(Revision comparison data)
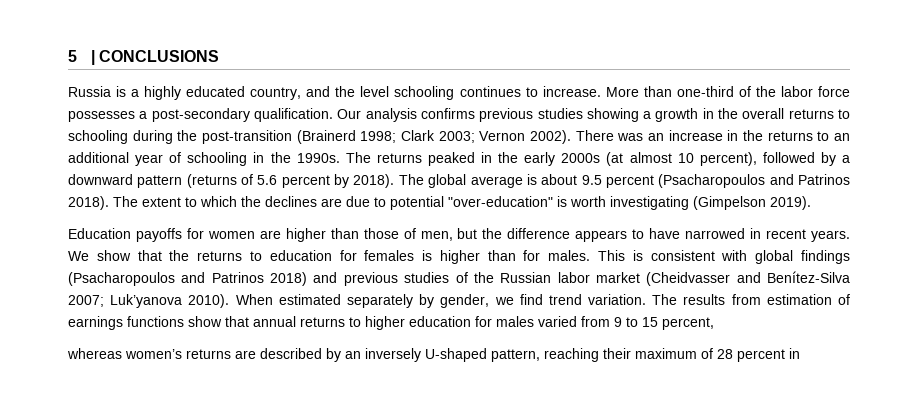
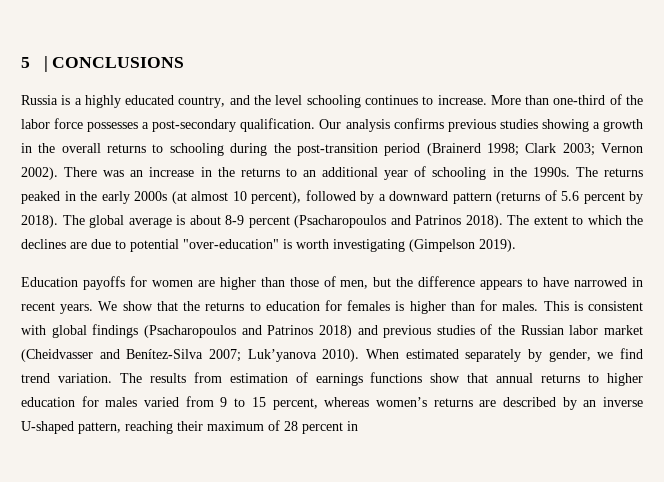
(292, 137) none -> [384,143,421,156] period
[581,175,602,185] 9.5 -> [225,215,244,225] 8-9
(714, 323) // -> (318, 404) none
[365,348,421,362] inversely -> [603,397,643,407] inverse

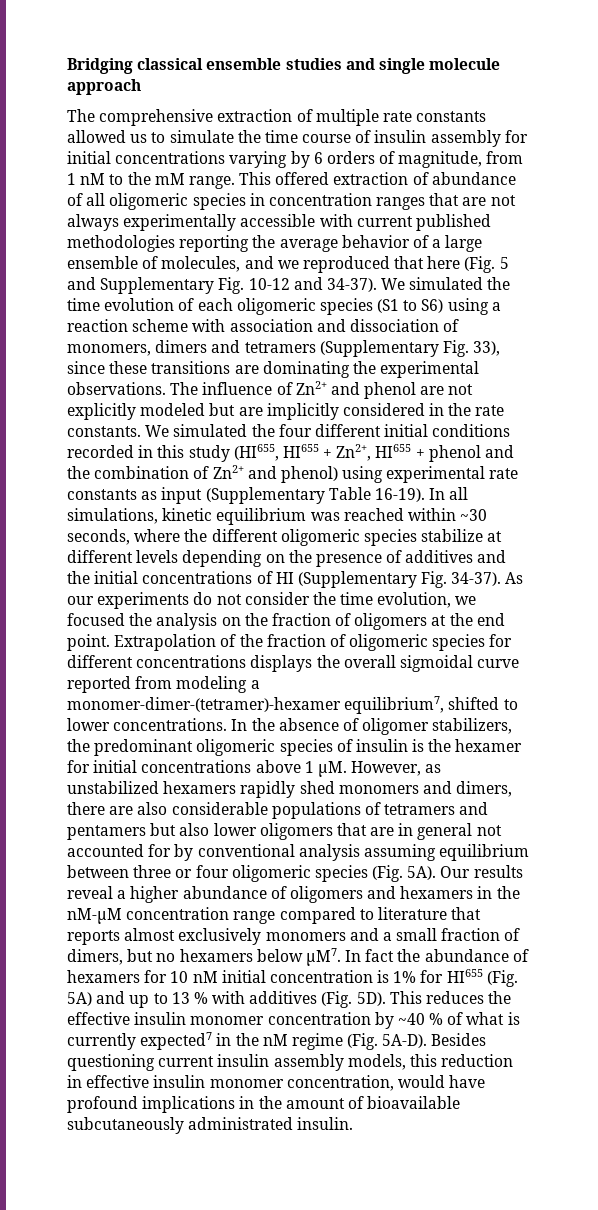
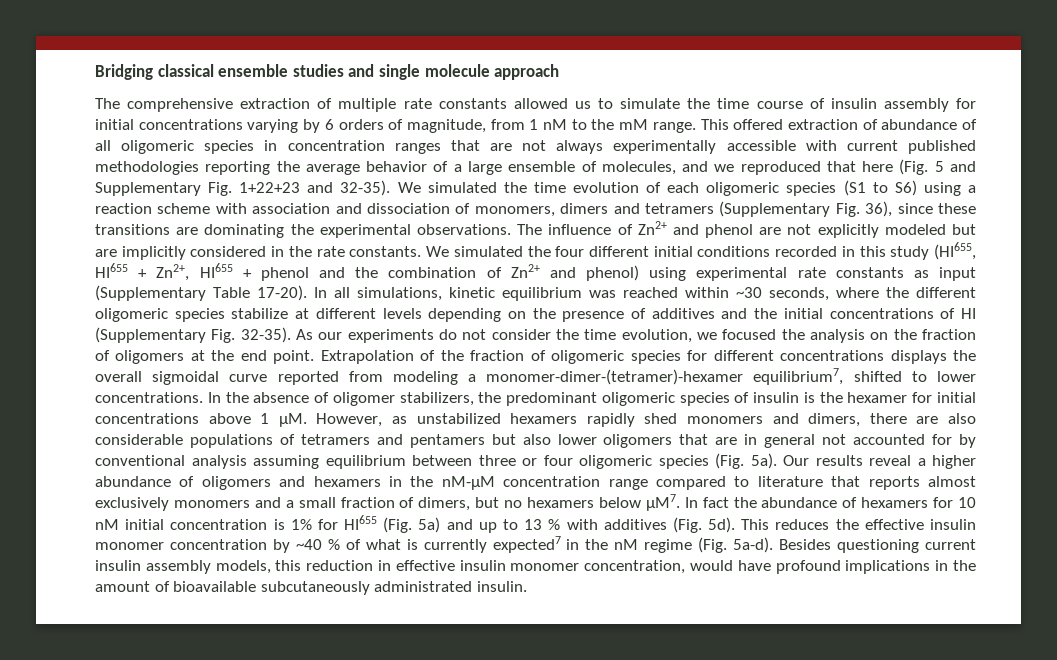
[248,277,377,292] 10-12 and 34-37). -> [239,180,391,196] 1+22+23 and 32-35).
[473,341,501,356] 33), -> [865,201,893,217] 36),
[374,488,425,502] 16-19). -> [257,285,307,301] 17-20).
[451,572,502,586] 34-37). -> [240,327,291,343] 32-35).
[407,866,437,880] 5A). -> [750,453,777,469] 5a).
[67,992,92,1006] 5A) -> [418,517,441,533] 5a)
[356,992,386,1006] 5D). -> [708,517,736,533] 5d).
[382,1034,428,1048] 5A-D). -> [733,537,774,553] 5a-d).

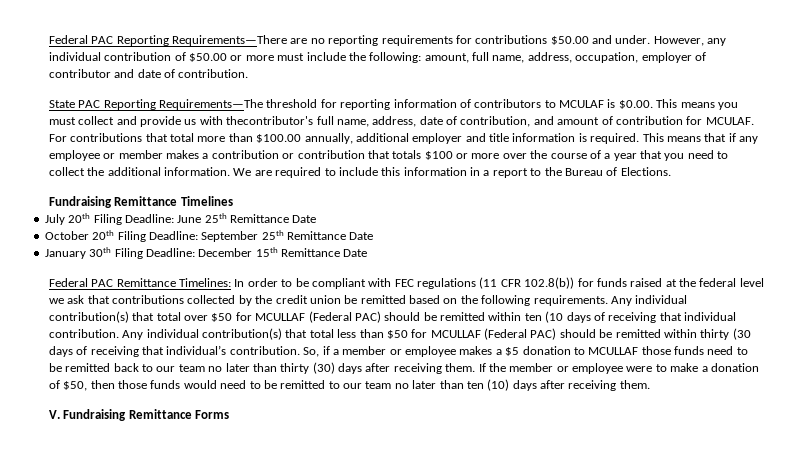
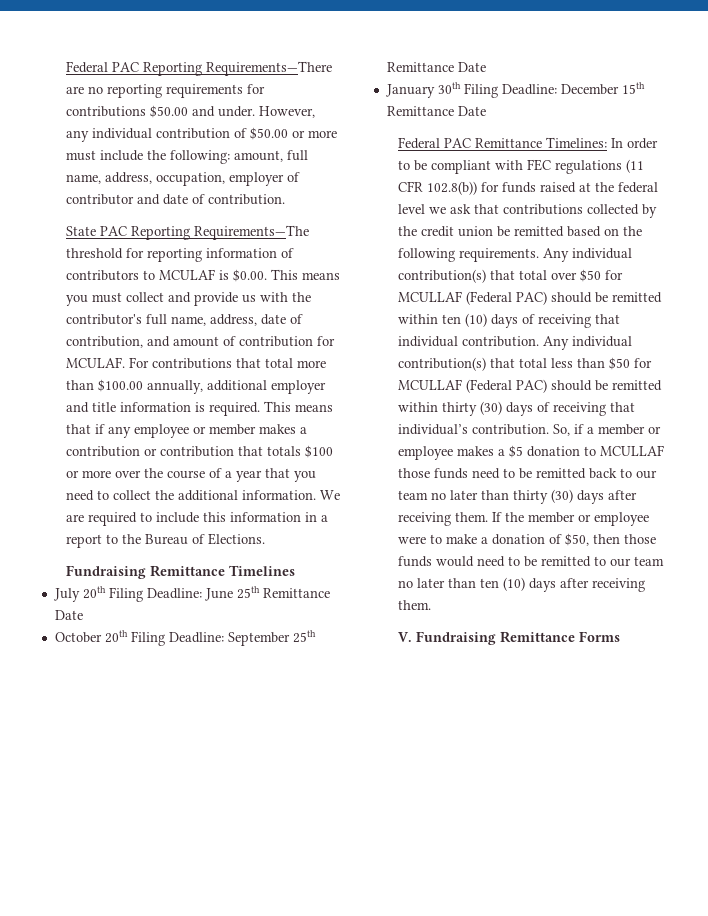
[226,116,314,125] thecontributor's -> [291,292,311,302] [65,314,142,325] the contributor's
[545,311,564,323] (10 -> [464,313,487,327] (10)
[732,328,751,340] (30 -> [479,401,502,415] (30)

PROBLEM STATEMENT
Each line from the one containing "[382,1034,428,1048] 5A-D). ->" through the final line of the data must be reproduced exactly, both ends included, with no pictures in the copy.

RESPONSE FOR THIS EXERCISE
[382,1034,428,1048] 5A-D). -> [733,537,774,553] 5a-d).

[226,116,314,125] thecontributor's -> [291,292,311,302] [65,314,142,325] the contributor's
[545,311,564,323] (10 -> [464,313,487,327] (10)
[732,328,751,340] (30 -> [479,401,502,415] (30)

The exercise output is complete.